Is there an embedding $L^2(0,T;H^{-1}(U)) \hookrightarrow L^1(0,T;H^1_0(U))$?

Question

In the book by Evans, he defines the weak derivative $\mathbf{u}'\in L^1(0,T;X)$ for a function $\mathbf{u}\in L^1(0,T;X)$ as the function satisfying $$\int_0^T \phi'(t) \mathbf u (t) dt = -\int_0^T \phi (t) \mathbf u '(t) dt$$ if it exists. Now, a few pages later he writes

THEOREM 3 (More calculus). Suppose $\mathbf u \in L^2(0,T;H^1_0(U))$, with $\mathbf u' \in L^2(0,T;H^{-1}(U))$. $\ldots$

Now, we can embed $H^1_0 (U) \hookrightarrow L^2(U) \hookrightarrow H^{-1}(U).$ However, if we assume that the weak derivative lies in $L^2(0,T;H^{-1}(U))$, this means that there should be some sort of embedding into the space $L^1(0,T; H^1_0(U))$, where the weak derivative initially is defined in. While there is an embedding $$L^2(0,T;H^{-1}(U)) \hookrightarrow L^1(0,T;H^{-1}(U)) $$ by treating $L^2$-functions as $L^1$-functions and $$L^1(0,T;H^{1}_0(U)) \hookrightarrow L^1(0,T;H^{-1}(U)) $$ by treating $H^1_0(U)$ elements as $H^{-1}(U)$, I fail to see if any embedding $$L^2(0,T;H^{-1}(U)) \hookrightarrow L^1(0,T;H^1_0(U))$$ exists. If not, how should $\mathbf u'\in L^2(0,T;H^{-1}(U))$ be understood?

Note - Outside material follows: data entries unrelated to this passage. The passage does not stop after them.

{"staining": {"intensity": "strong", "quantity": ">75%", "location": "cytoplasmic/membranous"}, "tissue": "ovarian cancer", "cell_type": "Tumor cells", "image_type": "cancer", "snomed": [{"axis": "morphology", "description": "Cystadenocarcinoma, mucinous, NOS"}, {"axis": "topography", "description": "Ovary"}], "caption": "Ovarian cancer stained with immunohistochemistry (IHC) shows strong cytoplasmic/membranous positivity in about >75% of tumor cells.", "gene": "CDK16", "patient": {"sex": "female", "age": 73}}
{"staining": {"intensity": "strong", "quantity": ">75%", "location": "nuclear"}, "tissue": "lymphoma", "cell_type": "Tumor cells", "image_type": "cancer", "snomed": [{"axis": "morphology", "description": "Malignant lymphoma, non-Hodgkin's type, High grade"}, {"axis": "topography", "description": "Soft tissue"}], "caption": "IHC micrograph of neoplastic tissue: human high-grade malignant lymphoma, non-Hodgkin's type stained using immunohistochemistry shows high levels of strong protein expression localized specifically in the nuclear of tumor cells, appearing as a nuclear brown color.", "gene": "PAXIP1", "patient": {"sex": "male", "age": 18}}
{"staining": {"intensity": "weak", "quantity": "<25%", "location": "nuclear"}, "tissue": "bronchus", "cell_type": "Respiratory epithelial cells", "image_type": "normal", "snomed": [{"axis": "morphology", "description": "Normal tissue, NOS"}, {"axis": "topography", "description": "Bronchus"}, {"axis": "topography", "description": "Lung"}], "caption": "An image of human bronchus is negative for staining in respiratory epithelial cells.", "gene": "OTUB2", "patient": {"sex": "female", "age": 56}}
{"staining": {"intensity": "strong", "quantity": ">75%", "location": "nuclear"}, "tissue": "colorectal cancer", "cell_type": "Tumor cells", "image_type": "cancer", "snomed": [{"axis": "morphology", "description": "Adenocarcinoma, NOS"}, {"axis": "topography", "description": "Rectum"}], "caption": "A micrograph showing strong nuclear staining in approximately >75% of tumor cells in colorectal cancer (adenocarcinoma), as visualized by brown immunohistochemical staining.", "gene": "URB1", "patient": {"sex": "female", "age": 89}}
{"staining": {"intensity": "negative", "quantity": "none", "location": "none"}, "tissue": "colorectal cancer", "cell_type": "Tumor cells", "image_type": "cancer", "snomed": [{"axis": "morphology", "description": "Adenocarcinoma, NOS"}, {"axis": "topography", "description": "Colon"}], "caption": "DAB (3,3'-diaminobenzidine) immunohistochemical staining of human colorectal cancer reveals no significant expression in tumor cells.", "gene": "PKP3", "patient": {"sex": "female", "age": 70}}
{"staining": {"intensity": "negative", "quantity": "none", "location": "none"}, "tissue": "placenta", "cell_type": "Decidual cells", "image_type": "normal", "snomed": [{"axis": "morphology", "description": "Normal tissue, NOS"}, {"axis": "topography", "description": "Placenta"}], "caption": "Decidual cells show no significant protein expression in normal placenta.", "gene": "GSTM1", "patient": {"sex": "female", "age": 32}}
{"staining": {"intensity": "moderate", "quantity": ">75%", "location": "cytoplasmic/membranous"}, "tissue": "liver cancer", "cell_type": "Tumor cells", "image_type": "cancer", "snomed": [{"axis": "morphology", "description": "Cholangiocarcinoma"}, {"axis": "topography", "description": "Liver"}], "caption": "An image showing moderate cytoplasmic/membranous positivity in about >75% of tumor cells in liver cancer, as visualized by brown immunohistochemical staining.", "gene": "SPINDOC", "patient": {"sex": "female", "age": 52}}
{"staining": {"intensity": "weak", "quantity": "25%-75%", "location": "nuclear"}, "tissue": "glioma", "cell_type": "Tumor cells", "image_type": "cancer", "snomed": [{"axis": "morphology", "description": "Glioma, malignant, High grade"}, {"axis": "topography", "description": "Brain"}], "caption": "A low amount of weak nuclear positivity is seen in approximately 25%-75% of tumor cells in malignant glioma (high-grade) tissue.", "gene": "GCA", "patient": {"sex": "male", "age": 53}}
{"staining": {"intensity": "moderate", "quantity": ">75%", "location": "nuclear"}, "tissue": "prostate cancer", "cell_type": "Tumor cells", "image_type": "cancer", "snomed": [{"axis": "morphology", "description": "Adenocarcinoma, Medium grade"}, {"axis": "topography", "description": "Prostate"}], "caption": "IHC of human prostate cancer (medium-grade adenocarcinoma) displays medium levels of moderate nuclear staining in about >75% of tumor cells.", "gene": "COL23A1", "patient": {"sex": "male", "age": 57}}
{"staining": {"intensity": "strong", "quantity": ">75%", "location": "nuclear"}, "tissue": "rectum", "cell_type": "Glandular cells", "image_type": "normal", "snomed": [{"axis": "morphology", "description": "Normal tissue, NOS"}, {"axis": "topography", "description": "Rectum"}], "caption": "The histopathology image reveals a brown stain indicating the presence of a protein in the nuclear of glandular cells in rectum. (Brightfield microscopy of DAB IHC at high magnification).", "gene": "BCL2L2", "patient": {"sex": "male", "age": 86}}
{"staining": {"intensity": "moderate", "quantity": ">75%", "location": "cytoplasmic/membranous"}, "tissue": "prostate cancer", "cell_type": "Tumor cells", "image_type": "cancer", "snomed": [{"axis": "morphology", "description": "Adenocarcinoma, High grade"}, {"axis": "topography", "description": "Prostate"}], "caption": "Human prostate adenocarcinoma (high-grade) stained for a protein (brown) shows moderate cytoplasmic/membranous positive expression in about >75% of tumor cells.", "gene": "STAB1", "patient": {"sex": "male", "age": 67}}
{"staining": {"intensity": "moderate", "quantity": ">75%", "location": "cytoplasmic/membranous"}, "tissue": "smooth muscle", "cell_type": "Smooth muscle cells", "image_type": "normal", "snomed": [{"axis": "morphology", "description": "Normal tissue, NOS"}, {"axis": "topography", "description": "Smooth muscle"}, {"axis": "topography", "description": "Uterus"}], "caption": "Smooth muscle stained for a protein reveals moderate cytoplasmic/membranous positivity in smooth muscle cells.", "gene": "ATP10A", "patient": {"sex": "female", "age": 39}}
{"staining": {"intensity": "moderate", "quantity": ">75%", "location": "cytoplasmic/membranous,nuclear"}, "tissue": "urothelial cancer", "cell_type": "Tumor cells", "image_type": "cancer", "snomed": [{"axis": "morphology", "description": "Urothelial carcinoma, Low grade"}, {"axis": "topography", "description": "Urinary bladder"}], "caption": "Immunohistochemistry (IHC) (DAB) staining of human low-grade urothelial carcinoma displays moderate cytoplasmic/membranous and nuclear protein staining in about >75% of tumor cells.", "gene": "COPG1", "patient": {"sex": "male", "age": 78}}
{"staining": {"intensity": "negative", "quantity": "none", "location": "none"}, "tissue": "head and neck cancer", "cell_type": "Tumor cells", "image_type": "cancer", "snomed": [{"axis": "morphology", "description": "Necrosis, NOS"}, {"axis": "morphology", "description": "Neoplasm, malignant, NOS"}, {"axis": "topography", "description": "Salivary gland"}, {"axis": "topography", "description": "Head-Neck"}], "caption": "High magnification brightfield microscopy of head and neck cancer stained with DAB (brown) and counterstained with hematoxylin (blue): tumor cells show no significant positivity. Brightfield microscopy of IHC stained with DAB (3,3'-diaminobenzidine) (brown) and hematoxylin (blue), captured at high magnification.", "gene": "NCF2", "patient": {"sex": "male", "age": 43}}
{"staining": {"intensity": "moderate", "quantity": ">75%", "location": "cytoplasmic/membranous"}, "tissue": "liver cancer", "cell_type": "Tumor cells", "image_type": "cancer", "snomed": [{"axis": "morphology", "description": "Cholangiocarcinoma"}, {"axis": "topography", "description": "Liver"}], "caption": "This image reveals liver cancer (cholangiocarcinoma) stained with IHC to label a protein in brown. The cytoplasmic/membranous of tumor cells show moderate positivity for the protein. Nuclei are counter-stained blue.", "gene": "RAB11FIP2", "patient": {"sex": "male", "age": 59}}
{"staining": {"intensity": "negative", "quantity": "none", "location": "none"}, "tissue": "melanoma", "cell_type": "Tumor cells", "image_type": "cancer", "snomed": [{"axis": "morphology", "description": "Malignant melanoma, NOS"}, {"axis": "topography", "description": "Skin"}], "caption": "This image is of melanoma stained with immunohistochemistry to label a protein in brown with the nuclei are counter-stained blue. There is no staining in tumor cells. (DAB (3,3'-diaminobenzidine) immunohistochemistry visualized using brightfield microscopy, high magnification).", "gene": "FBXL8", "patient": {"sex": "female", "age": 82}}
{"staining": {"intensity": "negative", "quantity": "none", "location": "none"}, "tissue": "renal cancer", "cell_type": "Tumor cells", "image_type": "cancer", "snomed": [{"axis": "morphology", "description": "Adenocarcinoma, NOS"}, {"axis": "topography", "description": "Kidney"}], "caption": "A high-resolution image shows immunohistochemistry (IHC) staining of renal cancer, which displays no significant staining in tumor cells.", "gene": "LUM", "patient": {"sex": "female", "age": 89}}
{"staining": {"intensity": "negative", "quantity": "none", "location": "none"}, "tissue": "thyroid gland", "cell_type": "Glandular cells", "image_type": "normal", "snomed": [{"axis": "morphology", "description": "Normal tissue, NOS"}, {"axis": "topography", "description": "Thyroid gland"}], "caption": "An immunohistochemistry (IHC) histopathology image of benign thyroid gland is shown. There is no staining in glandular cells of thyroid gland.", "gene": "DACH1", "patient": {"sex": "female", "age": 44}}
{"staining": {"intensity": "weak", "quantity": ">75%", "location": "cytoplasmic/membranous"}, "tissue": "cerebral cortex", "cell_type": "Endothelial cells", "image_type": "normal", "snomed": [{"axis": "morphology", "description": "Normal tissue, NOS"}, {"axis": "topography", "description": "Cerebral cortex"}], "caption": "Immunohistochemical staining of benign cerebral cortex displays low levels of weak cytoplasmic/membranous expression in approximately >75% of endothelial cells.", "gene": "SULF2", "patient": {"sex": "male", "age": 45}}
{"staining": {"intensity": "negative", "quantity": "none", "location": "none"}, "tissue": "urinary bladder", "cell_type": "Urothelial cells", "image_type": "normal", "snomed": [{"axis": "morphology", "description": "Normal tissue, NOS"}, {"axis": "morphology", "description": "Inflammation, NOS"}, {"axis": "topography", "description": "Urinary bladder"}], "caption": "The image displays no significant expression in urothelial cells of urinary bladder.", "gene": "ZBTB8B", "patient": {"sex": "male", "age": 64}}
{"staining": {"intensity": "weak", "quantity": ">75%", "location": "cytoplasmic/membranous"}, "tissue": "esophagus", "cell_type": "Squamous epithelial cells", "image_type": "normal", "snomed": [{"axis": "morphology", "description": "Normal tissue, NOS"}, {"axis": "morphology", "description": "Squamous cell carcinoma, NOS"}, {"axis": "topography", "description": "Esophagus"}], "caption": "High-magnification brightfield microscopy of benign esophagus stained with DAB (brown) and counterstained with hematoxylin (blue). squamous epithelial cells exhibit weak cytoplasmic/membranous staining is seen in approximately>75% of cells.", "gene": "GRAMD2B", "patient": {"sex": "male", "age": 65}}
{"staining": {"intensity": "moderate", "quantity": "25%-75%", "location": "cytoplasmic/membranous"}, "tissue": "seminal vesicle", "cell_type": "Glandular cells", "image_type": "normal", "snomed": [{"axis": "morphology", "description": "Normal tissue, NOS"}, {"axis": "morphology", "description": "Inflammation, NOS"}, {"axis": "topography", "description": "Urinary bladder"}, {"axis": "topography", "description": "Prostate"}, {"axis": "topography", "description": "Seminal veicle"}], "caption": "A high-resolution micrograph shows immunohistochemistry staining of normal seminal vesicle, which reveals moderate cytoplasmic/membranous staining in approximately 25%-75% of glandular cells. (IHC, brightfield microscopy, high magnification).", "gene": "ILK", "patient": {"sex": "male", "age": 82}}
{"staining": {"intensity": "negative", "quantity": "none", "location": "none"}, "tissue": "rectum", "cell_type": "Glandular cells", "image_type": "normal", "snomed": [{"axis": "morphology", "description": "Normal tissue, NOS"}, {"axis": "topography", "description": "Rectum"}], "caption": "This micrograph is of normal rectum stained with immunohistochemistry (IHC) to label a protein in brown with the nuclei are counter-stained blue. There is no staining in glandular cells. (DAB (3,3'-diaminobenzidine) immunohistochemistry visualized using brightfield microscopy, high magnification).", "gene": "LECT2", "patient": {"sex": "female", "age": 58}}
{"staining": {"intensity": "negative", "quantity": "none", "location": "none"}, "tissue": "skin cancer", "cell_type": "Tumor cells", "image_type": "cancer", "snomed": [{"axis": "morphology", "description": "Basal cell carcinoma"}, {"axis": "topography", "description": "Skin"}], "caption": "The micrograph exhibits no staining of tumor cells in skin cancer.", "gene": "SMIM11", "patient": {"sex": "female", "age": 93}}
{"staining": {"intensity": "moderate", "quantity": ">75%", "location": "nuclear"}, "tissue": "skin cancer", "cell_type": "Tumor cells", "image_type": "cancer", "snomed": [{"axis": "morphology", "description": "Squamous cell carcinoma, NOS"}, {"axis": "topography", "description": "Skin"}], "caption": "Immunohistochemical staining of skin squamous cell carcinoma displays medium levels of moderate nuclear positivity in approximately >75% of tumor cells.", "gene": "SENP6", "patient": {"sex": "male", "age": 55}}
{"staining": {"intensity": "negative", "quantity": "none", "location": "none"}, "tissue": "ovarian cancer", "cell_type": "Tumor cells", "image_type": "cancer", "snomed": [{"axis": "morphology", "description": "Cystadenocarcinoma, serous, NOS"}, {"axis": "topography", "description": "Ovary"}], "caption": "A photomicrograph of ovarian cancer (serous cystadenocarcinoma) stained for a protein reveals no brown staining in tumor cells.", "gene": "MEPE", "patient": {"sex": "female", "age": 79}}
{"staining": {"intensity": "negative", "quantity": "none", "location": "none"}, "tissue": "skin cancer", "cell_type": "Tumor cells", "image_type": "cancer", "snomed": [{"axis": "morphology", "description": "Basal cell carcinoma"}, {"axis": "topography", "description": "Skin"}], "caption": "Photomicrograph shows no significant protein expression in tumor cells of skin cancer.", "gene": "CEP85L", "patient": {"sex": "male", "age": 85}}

Remark: I have seen the posts here and here which concern very similar questions. However, I don't think that my question is answered there.

Answer 1

Ok so I think I have an idea what my misunderstanding might have been. This is not supposed to be an answer unless people agree with it.

Considering PhoemueX's comment, it might be wrong to assume that there is such an embedding after all. The problem is how the theorem is to be understood.

We assume that we are given a function $\mathbf u\in L^2(0,T;H^1_0(U))$ such that a weak derivative exists. This derivative $\mathbf u'$ lies in the space $L^1(0,T;H^1_0(U))$. We make the assumption that $\mathbf u'$ also lies in the space $L^2(0,T;H^1_0(U))$ which can be interpreted as a subspace of $L^2(0,T;H^{-1}(U))$ because we can embed $H^1_0(U)$ in $H^{-1}(U)$. This means that we don't assume that our function $\mathbf u'$ lies in the space $L^2(0,T;H^{-1}(U))\setminus L^2(0,T;H^1_0(U))$, we just assume $\mathbf u'\in L^2(0,T;H^1_0(U))\subset L^1(0,T;H^1_0(U))$ which automatically tells us that $\mathbf u'\in L^2(0,T;H^{-1}(U))$.

The outputs of the function $\mathbf u'$ are still in $H^1_0(U)$, we just "ignore" that fact there. I am still not quite sure why one would want to ignore that fact if more information is given, but someone might be able to answer that.